WHAT YOU NEED TO DO> When you output the entries, begin with the first line and end with the line containing "39: (45, 306, 1.13)", keeping each line exactly as it is.

MATERIAL FOR THIS TASK>
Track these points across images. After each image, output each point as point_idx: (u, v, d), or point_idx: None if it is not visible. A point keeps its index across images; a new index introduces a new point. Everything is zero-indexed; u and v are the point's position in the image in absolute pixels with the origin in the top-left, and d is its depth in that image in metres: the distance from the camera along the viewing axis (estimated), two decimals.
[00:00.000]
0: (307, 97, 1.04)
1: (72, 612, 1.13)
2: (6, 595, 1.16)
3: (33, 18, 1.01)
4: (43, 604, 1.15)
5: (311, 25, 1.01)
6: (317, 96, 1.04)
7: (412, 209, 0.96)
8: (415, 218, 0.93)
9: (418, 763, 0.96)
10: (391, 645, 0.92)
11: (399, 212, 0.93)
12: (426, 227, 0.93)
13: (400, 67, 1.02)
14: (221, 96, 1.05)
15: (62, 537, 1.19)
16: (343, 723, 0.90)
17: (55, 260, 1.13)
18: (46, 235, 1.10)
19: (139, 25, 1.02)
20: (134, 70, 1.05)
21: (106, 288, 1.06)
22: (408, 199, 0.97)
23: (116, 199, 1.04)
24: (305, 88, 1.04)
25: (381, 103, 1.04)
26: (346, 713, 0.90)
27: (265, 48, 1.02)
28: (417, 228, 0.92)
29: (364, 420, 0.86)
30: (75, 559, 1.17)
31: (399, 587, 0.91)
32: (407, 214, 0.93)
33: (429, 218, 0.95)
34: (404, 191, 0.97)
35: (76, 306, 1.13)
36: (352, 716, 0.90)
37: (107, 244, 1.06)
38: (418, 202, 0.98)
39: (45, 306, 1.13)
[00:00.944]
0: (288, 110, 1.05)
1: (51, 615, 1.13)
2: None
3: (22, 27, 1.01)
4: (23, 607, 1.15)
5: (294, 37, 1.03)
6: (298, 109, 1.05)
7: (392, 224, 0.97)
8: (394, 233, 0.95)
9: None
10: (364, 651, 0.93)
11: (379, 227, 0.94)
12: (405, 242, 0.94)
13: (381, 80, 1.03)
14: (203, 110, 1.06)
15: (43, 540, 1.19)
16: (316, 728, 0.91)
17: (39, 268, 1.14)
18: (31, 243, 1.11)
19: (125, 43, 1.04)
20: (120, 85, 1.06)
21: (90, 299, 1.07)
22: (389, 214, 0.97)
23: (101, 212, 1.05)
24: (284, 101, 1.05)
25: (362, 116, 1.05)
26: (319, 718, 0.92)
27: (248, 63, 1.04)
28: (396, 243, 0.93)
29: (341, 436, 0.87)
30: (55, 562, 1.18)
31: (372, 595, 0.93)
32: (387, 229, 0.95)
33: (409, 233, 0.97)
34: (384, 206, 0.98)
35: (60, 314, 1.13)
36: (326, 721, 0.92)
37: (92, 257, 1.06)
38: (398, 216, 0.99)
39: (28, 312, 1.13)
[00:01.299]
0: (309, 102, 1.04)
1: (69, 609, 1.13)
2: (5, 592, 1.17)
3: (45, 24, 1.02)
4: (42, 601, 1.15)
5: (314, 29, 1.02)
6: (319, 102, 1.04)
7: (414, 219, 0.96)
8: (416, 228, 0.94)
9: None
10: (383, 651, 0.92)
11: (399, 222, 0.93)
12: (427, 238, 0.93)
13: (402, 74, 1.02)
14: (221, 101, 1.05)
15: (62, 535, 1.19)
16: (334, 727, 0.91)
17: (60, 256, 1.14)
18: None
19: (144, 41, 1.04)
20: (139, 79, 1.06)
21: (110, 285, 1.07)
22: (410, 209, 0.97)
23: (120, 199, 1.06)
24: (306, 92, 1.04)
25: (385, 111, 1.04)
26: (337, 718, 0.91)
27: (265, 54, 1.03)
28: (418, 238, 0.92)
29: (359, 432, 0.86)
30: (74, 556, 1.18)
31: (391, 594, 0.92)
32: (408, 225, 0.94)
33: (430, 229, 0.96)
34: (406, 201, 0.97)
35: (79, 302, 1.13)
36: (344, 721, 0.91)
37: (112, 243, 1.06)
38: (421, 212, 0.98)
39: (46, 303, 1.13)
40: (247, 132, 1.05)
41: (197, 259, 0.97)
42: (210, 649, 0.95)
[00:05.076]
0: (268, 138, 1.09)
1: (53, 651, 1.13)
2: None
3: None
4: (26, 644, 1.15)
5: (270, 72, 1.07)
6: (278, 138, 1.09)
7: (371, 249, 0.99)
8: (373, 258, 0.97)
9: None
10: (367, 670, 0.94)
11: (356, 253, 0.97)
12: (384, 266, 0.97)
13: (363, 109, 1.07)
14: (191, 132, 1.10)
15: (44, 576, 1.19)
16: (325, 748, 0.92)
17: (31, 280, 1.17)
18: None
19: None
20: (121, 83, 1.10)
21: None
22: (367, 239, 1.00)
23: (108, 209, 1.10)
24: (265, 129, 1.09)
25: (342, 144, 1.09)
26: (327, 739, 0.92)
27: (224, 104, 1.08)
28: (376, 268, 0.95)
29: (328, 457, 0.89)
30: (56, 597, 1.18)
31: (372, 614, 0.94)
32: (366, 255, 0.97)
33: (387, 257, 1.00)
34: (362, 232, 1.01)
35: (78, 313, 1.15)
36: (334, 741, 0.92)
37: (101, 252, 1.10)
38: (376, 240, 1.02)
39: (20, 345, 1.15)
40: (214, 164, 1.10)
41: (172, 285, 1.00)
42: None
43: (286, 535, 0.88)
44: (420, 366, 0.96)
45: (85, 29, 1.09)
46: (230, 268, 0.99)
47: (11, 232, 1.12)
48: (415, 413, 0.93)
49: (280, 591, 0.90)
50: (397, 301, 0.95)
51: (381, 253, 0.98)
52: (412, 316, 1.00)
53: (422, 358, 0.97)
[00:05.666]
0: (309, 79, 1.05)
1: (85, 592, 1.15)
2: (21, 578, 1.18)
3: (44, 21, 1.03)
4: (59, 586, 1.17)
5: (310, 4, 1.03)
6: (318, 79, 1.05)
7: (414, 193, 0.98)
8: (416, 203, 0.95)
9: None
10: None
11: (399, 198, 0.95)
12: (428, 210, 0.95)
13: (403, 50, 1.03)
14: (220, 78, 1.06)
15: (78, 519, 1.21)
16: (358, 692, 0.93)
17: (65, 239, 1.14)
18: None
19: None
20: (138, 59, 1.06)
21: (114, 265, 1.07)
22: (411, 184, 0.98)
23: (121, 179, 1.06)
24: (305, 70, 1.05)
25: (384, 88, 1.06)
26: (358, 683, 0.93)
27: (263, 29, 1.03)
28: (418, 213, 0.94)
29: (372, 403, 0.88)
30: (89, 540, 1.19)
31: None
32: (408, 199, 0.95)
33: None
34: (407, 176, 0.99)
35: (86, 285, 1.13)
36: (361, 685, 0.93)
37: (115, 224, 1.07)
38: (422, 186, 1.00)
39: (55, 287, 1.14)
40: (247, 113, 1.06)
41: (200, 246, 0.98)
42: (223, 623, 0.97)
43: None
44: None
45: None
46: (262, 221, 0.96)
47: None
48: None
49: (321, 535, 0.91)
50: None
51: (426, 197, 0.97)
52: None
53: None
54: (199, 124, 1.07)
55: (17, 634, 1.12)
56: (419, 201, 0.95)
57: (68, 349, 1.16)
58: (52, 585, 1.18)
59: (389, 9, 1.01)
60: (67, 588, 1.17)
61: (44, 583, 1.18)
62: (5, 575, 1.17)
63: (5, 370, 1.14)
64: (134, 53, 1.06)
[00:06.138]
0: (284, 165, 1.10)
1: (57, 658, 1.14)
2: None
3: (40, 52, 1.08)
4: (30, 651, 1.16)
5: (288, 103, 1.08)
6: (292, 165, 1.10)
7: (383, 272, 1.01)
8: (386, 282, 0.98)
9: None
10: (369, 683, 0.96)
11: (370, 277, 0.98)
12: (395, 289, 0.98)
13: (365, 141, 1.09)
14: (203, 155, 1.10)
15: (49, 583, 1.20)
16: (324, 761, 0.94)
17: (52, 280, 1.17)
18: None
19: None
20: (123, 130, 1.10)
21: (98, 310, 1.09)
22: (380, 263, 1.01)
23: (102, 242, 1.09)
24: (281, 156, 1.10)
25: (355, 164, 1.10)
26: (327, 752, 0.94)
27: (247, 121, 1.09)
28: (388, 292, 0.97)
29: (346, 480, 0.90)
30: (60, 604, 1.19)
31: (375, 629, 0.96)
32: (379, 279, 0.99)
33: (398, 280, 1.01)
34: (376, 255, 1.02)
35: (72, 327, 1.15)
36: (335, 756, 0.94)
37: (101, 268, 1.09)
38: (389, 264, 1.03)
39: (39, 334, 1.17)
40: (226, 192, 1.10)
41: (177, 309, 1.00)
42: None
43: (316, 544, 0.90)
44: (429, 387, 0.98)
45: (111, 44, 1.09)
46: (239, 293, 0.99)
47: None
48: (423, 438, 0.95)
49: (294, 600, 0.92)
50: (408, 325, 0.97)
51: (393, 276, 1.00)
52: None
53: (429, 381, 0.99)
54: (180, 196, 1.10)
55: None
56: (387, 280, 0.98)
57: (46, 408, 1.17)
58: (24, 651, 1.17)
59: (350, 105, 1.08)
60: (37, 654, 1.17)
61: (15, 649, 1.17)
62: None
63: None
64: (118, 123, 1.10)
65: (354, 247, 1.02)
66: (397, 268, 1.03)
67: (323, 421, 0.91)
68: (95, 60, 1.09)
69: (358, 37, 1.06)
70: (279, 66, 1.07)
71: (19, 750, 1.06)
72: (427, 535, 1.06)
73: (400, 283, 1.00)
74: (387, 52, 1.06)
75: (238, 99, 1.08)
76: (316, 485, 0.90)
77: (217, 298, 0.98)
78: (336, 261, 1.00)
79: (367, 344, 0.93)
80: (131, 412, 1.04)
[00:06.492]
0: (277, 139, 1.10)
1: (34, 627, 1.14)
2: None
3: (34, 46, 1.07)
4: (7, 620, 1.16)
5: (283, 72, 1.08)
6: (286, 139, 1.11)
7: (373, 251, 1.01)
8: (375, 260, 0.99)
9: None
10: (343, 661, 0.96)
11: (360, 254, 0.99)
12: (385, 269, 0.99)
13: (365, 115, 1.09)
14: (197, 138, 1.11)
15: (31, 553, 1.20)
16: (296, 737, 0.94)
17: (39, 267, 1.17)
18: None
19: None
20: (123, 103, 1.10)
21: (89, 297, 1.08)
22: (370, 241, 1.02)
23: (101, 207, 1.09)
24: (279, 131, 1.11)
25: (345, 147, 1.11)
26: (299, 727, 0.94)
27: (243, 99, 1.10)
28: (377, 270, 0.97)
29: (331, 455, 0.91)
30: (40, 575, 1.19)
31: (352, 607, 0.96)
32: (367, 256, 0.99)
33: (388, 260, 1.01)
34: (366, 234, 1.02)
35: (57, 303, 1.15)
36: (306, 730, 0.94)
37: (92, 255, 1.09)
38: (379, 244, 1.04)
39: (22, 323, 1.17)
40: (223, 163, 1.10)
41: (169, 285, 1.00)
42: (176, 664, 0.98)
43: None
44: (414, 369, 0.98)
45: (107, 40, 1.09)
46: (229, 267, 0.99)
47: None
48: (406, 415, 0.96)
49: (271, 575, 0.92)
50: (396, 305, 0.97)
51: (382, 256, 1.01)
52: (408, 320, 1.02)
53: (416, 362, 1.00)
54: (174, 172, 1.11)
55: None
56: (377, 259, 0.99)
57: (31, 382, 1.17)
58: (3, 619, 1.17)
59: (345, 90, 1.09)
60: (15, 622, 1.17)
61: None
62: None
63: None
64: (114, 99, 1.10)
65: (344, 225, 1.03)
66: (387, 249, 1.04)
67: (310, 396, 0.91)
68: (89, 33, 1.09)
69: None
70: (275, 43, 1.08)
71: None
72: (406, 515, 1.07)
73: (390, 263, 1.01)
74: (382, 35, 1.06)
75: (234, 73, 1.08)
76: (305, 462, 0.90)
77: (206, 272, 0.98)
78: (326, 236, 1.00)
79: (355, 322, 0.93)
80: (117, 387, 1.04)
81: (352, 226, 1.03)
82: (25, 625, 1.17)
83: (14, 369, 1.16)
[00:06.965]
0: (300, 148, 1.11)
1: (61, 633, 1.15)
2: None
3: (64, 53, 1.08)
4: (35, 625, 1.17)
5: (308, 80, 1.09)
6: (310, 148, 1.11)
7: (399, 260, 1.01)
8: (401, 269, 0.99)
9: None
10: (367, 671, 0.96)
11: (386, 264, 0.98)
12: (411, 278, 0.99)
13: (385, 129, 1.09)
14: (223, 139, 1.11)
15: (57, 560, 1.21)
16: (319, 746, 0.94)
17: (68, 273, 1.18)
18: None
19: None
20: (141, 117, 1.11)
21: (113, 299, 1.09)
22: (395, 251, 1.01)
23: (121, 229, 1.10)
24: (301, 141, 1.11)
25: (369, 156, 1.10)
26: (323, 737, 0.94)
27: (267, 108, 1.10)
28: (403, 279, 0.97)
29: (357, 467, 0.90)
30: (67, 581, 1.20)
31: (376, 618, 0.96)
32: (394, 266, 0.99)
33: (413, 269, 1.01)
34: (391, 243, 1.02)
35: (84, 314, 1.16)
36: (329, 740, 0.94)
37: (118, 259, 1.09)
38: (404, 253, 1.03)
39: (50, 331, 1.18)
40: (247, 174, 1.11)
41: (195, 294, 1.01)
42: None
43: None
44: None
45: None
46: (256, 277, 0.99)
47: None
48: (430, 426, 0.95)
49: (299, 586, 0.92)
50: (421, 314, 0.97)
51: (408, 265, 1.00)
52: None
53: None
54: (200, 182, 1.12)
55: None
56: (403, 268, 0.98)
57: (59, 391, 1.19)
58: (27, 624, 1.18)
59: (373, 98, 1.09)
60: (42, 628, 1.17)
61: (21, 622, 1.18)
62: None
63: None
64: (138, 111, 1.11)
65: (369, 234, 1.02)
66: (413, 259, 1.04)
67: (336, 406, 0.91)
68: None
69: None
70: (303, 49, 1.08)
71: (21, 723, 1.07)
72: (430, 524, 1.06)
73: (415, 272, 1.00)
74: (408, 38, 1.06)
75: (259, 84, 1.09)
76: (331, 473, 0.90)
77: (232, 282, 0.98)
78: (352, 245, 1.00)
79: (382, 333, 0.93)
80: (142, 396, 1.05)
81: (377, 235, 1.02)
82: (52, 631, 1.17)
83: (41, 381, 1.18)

PROBLEM SOLUTION>
Track these points across images. After each image, output each point as point_idx: (u, v, d), or point_idx: None if it is not visible. A point keeps its index across images; a new index introduces a new point. Everything is zero-indexed; u and v are the point's position in the image in absolute pixels with the origin in the top-left, and d is its depth in that image in metres: the distance from the camera along the viewing axis (estimated), two decimals.
[00:00.000]
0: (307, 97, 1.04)
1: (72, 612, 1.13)
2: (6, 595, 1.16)
3: (33, 18, 1.01)
4: (43, 604, 1.15)
5: (311, 25, 1.01)
6: (317, 96, 1.04)
7: (412, 209, 0.96)
8: (415, 218, 0.93)
9: (418, 763, 0.96)
10: (391, 645, 0.92)
11: (399, 212, 0.93)
12: (426, 227, 0.93)
13: (400, 67, 1.02)
14: (221, 96, 1.05)
15: (62, 537, 1.19)
16: (343, 723, 0.90)
17: (55, 260, 1.13)
18: (46, 235, 1.10)
19: (139, 25, 1.02)
20: (134, 70, 1.05)
21: (106, 288, 1.06)
22: (408, 199, 0.97)
23: (116, 199, 1.04)
24: (305, 88, 1.04)
25: (381, 103, 1.04)
26: (346, 713, 0.90)
27: (265, 48, 1.02)
28: (417, 228, 0.92)
29: (364, 420, 0.86)
30: (75, 559, 1.17)
31: (399, 587, 0.91)
32: (407, 214, 0.93)
33: (429, 218, 0.95)
34: (404, 191, 0.97)
35: (76, 306, 1.13)
36: (352, 716, 0.90)
37: (107, 244, 1.06)
38: (418, 202, 0.98)
39: (45, 306, 1.13)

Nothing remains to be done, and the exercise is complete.